A fastener aims for the heart of Texas

The Texas Nail is described by its creator as a novelty item. A pack of 24 one-inch nails with the state of Texas emblazoned on the head carries an MSRP of $9.99 a box.

But the product lends itself well to some serious business issues. Among them are the cost of steel, the power of price optimization, the role of international trade and the willingness of consumers to buy American.

Sold in a handful of stores in Texas, including Elliott’s Hardware’s Plano store, the Texas Nail Company is the brainchild of William Kilgore, a retired tech-industry business executive from Dallas. Armed with a design patent (pending) for nails with the shape of Texas on the head, Kilgore turned to Maze Nails of Illinois to the produce the product.

The product is also sold through the Texas Nail Company web site. After a little more than a year in business, Kilgore says business is good. Customers range from nail collectors to backyard builders all over the state. People who are proud of their Texas roots and want to include a few real Texas nails in their projects.

The sweet spot for demand comes from customers in their 50s or 60s, woodworkers, and furniture makers with positive feelings about Texas.

“If you’ve ever lived in Texas, you know it’s a unique culture,” he said. “I don’t know if it’s because Texas is the only state that was actually a country before it was a state, but there is a lot of pride here. We catch a lot of grief for our pride, and that can be interpreted as positive or negative.”

“Somebody mentioned on my Facebook page that anything that you can think of that could possibly be made in the shape of Texas, it will be made and people will buy it,” he said. “I would love to be able to say: ‘it’s made in Texas,’ but that’s  not possible, at least not now,” he said. “We’re based in Texas, we package them here, but they’re made in Chicago.”

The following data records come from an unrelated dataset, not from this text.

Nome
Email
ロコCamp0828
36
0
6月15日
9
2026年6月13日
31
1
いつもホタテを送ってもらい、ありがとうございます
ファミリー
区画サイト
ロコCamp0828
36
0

At Maze Nails Co. factory in Illinois, Kilgore says he invested in a block mold that pounds the aluminum nails with the state of Texas design into shape.  Originally, Kilgore though steel would be the better material for the Texas Nail, but aluminum has advantages. “It actually works out better,” he said. “It’s a bit shinier.” And original concerns over durability of the protruding image of the state of Texas have faded. Square hits to the head produce no distortion, he said.

Maze Nails shares a made-in-USA approach and philosophy with Kilgore. "They are outstanding partners," Kilgore said. "They've been most supportive and have a very high-quality production."

Imported nails could be cheaper to produce, but the optics of a Texas nail made in China doesn’t sit well with Kilgore, and it wouldn’t sit well with consumers, he says. “I get the sense that whether or not you buy exclusively Made-in-the-USA products, almost every U.S. citizen at least to a degree has a positive reaction to ‘made-in-the-USA,’” he said.

Kilgore also seeks to benefit from the movement among independent hardware stores to promote items that support local manufacturers and create differentiation in the store.

At retail, the company experimented with a larger box of 48 nails for $12.99, but the scaled back 24 for $9.99 worked out better. His thinking: “It’s a novelty item,” he said. “You’re probably not going to use 100 of them to build a house.”

He describes business as “outstanding,” but not strong enough to leap into other states with California nails or New York nails, for instance. Not yet, anyway.

“And if I can get them into a few more stores, I think it would take off a bit,” he said.